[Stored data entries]

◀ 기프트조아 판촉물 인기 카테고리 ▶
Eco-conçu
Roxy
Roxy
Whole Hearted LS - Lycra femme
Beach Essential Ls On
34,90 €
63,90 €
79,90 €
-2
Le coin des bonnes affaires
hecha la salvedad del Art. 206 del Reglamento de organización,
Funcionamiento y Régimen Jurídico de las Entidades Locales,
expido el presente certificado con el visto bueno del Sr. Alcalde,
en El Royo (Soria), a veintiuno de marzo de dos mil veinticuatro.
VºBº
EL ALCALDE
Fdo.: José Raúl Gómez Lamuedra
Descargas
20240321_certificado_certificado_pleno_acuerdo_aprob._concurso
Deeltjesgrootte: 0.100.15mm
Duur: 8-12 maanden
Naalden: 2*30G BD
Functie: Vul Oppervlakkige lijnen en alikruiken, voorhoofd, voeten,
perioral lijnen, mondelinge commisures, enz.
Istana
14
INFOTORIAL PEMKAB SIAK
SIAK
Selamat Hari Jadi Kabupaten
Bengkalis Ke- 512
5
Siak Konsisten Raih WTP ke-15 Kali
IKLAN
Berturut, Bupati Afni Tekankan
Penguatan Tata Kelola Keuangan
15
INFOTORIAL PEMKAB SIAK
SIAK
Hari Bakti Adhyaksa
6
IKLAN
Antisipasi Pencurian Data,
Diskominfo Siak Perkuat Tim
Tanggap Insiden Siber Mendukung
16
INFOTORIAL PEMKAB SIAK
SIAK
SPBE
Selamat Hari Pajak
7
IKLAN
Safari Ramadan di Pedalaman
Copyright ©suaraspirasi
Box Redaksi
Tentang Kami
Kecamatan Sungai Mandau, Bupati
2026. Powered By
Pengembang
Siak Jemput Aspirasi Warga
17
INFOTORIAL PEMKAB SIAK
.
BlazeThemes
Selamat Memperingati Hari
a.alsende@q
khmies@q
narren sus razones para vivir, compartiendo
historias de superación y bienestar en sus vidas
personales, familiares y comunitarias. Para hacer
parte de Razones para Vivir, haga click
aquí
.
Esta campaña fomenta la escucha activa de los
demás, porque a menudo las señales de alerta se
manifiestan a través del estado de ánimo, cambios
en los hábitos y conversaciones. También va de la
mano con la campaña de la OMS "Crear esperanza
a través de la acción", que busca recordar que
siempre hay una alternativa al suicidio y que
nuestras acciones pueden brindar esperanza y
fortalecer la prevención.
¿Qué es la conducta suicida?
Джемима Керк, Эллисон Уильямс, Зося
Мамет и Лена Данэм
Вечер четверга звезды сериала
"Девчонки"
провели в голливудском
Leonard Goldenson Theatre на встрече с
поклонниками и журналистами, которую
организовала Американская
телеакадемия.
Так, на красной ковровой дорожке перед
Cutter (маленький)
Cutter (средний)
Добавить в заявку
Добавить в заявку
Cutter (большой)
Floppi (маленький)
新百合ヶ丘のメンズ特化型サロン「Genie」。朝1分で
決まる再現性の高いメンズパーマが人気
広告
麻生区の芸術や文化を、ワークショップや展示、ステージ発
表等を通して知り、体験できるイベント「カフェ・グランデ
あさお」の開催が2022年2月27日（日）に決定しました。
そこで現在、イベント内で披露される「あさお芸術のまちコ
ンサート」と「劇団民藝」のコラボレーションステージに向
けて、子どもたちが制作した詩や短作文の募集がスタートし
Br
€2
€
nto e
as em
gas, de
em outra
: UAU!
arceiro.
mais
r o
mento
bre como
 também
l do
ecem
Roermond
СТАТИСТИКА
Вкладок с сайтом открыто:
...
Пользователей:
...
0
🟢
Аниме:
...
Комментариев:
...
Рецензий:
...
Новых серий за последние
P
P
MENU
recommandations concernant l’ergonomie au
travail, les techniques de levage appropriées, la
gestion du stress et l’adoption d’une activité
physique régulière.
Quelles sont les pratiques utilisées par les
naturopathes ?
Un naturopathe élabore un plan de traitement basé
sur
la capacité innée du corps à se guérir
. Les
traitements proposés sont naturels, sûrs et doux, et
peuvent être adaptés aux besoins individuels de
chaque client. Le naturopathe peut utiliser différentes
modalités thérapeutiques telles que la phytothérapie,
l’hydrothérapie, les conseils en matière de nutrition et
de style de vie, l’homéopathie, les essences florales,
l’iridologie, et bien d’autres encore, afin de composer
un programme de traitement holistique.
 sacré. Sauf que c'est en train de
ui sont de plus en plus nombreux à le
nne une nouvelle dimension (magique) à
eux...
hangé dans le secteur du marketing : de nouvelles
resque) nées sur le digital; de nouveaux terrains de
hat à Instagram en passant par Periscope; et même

**Work request:**
Please reproduce every line of the listing above, word for word and in the same order.

**Solution for this problem:**
◀ 기프트조아 판촉물 인기 카테고리 ▶
Eco-conçu
Roxy
Roxy
Whole Hearted LS - Lycra femme
Beach Essential Ls On
34,90 €
63,90 €
79,90 €
-2
Le coin des bonnes affaires
hecha la salvedad del Art. 206 del Reglamento de organización,
Funcionamiento y Régimen Jurídico de las Entidades Locales,
expido el presente certificado con el visto bueno del Sr. Alcalde,
en El Royo (Soria), a veintiuno de marzo de dos mil veinticuatro.
VºBº
EL ALCALDE
Fdo.: José Raúl Gómez Lamuedra
Descargas
20240321_certificado_certificado_pleno_acuerdo_aprob._concurso
Deeltjesgrootte: 0.100.15mm
Duur: 8-12 maanden
Naalden: 2*30G BD
Functie: Vul Oppervlakkige lijnen en alikruiken, voorhoofd, voeten,
perioral lijnen, mondelinge commisures, enz.
Istana
14
INFOTORIAL PEMKAB SIAK
SIAK
Selamat Hari Jadi Kabupaten
Bengkalis Ke- 512
5
Siak Konsisten Raih WTP ke-15 Kali
IKLAN
Berturut, Bupati Afni Tekankan
Penguatan Tata Kelola Keuangan
15
INFOTORIAL PEMKAB SIAK
SIAK
Hari Bakti Adhyaksa
6
IKLAN
Antisipasi Pencurian Data,
Diskominfo Siak Perkuat Tim
Tanggap Insiden Siber Mendukung
16
INFOTORIAL PEMKAB SIAK
SIAK
SPBE
Selamat Hari Pajak
7
IKLAN
Safari Ramadan di Pedalaman
Copyright ©suaraspirasi
Box Redaksi
Tentang Kami
Kecamatan Sungai Mandau, Bupati
2026. Powered By
Pengembang
Siak Jemput Aspirasi Warga
17
INFOTORIAL PEMKAB SIAK
.
BlazeThemes
Selamat Memperingati Hari
a.alsende@q
khmies@q
narren sus razones para vivir, compartiendo
historias de superación y bienestar en sus vidas
personales, familiares y comunitarias. Para hacer
parte de Razones para Vivir, haga click
aquí
.
Esta campaña fomenta la escucha activa de los
demás, porque a menudo las señales de alerta se
manifiestan a través del estado de ánimo, cambios
en los hábitos y conversaciones. También va de la
mano con la campaña de la OMS "Crear esperanza
a través de la acción", que busca recordar que
siempre hay una alternativa al suicidio y que
nuestras acciones pueden brindar esperanza y
fortalecer la prevención.
¿Qué es la conducta suicida?
Джемима Керк, Эллисон Уильямс, Зося
Мамет и Лена Данэм
Вечер четверга звезды сериала
"Девчонки"
провели в голливудском
Leonard Goldenson Theatre на встрече с
поклонниками и журналистами, которую
организовала Американская
телеакадемия.
Так, на красной ковровой дорожке перед
Cutter (маленький)
Cutter (средний)
Добавить в заявку
Добавить в заявку
Cutter (большой)
Floppi (маленький)
新百合ヶ丘のメンズ特化型サロン「Genie」。朝1分で
決まる再現性の高いメンズパーマが人気
広告
麻生区の芸術や文化を、ワークショップや展示、ステージ発
表等を通して知り、体験できるイベント「カフェ・グランデ
あさお」の開催が2022年2月27日（日）に決定しました。
そこで現在、イベント内で披露される「あさお芸術のまちコ
ンサート」と「劇団民藝」のコラボレーションステージに向
けて、子どもたちが制作した詩や短作文の募集がスタートし
Br
€2
€
nto e
as em
gas, de
em outra
: UAU!
arceiro.
mais
r o
mento
bre como
 também
l do
ecem
Roermond
СТАТИСТИКА
Вкладок с сайтом открыто:
...
Пользователей:
...
0
🟢
Аниме:
...
Комментариев:
...
Рецензий:
...
Новых серий за последние
P
P
MENU
recommandations concernant l’ergonomie au
travail, les techniques de levage appropriées, la
gestion du stress et l’adoption d’une activité
physique régulière.
Quelles sont les pratiques utilisées par les
naturopathes ?
Un naturopathe élabore un plan de traitement basé
sur
la capacité innée du corps à se guérir
. Les
traitements proposés sont naturels, sûrs et doux, et
peuvent être adaptés aux besoins individuels de
chaque client. Le naturopathe peut utiliser différentes
modalités thérapeutiques telles que la phytothérapie,
l’hydrothérapie, les conseils en matière de nutrition et
de style de vie, l’homéopathie, les essences florales,
l’iridologie, et bien d’autres encore, afin de composer
un programme de traitement holistique.
 sacré. Sauf que c'est en train de
ui sont de plus en plus nombreux à le
nne une nouvelle dimension (magique) à
eux...
hangé dans le secteur du marketing : de nouvelles
resque) nées sur le digital; de nouveaux terrains de
hat à Instagram en passant par Periscope; et même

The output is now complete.